Meu pai me apresentou a uma dúzia de restaurantes de qualidade no Centro – os preferidos dele também já não existem. Levou o jovem universitário para provar o Labskaus, do Bar Ficha (na Rua Teófilo Otoni), especialidade da Dona Maria (Schaade), a proprietária, alemã, que também cuidava da cozinha; para olhar as panelas do Penafiel (na Senhor dos Passos), antes de pedir um prato de bacalhau – às vezes, um ossobuco de vitela com arroz de brócolis o fazia deixar a especialidade do restaurante português; para encarar a moqueca do Oxalá, na Cinelândia; para comer paio português na Lisboeta (na Frei Caneca), não sem antes de atacar uma empada de camarão, com pimenta, de entrada; e, naturalmente, para conhecer seu restaurante predileto, o Real (na Praça Quinze), auto intitulado o Rei das Peixadas, que incorporou ao cardápio uma Garganta de Cherne à Oscar, uma adaptação para sua pedida mais constante, com mudanças no acompanhamento.
Nestes restaurantes habituais, conhecia pelo menos um garçom pelo nome – no Real, quase todos – e fazia questão de pedir sugestões, mesmo conhecendo o cardápio de cor e mesmo tendo o hábito de repetir os pratos. “Em qualquer bar, o mais importante é ser bem atendido”, repetia. “E chamar o garçom pelo nome sempre ajuda”, ensinou. Mas tinha um paladar muito mais apurado que o meu, reclamava quando os pratos não saíam como deveriam e deixou de frequentar alguns lugares – nenhum da lista acima – porque o padrão caiu. Para os botecos, dos próximos de casa ou dos estádios onde íamos ver jogos do Bangu, a regra única era servir cerveja em garrafa – podia até não ter Brahma Extra, só precisava estar gelada.

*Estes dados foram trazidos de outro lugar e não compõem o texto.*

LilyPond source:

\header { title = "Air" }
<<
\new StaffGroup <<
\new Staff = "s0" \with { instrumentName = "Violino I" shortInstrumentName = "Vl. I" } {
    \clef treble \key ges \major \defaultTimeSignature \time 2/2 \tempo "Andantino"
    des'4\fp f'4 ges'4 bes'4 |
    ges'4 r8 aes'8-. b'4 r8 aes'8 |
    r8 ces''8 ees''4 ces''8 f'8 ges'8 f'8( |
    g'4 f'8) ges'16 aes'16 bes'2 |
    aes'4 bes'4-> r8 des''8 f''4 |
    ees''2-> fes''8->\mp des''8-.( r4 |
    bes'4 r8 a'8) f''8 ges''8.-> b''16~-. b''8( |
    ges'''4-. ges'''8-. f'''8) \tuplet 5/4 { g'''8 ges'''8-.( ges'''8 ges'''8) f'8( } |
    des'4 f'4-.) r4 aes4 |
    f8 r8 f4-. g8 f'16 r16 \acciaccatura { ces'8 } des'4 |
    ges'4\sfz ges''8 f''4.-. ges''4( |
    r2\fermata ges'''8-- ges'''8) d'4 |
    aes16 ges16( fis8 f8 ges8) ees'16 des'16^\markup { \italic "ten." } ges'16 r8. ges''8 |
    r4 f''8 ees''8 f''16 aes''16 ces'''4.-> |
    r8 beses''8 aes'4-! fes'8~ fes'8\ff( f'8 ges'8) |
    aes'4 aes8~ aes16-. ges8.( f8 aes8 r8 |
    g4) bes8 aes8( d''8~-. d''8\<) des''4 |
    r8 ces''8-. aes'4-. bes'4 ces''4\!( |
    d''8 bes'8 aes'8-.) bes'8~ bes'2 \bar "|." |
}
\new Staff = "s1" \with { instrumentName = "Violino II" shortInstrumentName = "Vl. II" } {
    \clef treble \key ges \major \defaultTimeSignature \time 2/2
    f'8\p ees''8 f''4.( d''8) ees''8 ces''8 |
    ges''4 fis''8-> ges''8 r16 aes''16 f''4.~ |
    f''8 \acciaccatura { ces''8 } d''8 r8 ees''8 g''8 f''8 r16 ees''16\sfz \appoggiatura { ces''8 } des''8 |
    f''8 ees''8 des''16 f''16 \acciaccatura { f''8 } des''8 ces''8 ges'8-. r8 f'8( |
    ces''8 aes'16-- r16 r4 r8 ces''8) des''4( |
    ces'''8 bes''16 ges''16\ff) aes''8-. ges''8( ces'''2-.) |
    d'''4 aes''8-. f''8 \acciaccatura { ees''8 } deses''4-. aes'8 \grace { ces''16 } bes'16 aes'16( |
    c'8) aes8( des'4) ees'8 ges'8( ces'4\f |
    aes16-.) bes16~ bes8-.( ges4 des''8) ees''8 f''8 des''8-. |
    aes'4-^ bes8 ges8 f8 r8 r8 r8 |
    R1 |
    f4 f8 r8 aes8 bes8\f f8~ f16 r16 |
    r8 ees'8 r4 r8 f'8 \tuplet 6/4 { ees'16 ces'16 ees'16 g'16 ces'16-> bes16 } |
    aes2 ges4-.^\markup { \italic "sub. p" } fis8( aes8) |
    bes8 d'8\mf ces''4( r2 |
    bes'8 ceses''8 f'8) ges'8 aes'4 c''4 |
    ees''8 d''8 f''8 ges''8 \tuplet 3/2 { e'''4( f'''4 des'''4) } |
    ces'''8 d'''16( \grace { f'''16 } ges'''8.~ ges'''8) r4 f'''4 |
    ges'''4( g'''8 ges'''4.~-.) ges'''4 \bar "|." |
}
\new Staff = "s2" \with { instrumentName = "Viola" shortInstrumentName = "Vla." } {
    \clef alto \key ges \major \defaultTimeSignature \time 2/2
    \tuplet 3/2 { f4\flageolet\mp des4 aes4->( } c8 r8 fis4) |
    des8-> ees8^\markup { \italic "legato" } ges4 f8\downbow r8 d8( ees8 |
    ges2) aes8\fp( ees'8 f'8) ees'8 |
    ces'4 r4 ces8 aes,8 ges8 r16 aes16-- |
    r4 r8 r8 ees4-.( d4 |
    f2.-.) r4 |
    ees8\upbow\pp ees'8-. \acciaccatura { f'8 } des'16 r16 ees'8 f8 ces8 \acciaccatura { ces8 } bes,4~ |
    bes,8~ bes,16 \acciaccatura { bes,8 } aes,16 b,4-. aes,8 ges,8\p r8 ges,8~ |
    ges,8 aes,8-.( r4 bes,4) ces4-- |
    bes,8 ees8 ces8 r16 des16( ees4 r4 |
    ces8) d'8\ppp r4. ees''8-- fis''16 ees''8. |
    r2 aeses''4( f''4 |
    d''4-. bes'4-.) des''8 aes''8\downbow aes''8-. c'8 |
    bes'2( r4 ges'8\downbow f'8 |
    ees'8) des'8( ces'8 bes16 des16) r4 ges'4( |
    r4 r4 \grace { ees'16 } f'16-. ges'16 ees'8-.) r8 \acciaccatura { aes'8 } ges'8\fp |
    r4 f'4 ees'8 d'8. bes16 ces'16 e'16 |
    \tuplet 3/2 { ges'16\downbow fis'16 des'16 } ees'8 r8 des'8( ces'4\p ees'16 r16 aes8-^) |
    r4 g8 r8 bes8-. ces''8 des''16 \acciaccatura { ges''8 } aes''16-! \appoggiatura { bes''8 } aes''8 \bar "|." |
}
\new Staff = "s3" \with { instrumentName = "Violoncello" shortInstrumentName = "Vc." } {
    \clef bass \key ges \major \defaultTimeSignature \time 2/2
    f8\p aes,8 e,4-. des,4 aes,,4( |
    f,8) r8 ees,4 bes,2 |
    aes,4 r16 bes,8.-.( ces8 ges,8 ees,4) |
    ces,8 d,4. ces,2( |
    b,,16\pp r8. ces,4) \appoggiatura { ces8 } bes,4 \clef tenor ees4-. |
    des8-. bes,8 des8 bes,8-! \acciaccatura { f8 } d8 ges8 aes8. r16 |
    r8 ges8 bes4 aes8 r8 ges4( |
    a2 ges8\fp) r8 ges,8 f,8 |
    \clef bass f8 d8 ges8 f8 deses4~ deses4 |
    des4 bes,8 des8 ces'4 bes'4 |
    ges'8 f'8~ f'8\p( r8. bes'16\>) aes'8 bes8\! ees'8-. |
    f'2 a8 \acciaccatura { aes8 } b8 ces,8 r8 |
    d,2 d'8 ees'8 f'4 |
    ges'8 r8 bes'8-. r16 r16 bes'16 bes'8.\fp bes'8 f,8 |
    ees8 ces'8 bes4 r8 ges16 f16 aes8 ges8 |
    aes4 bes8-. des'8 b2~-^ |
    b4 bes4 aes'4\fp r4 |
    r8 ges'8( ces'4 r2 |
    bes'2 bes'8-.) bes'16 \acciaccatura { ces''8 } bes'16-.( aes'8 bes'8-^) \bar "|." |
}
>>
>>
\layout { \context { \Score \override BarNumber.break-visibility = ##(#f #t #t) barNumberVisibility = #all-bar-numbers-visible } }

Caminhar pelo Centro do Rio – creio que para todos que passaram, pelo menos, dos 40 anos – é fazer um inventário de cicatrizes, de perdas de lugares amados e agora fechados. A pandemia fez as vítimas mais recentes, de um processo de esvaziamento que vem de longe. “No 28, tem Brahma Extra”, disse o Cazé naquele tal sonho que ficou na memória (ou se repetiu). O 28 – o nome de batismo era Pastoria – foi o último restaurante (Rua Barão de São Félix 28) que o velho frequentou no Centro do Rio, agora já neste século 21, depois que aqueles da lista foram fechando um a um. Ele está certo: o 28 tinha Brahma Extra. Mas não há mais o 28, que fechou no meio da década passada, quando meu pai também não estava mais por aqui.

Sigo, entretanto, caminhando muito pelo Centro e, depois de mais um sonho, perambulei ali pela Lapa atrás de um lugar onde tivesse cerveja em garrafa, que não fosse “artesanal” – como o Cazé, gosto mesmo de cerveja pilsen, com gosto de cerveja (ele não ia gostar de saber que, pouco antes de desaparecer, a Brahma Extra tinha uma versão Weiss). “Procura aí no celular – não é para isso que serve esse computador de bolso?” – imaginei uma frase que não me lembro dele ter usado. Meu pai detestava telefones, principalmente celulares.
Descobri que tinha Serramalte, uma cerveja que ele me ensinou a gostar ainda na adolescência (antes dela ser adquirida pela Antártica), no Cacimba, numa esquina da Gomes Freire com a Mem de Sá, em frente a um bar chamado Choperia do Papai e perto de um restaurante (no qual nunca tinha reparado) batizado de Marizé – minha mãe era Mariza, com Z, e já apresentei aqui o Cazé. Com quem, aliás, sigo conversando sobre a vida, suas encruzilhadas e seus botequins.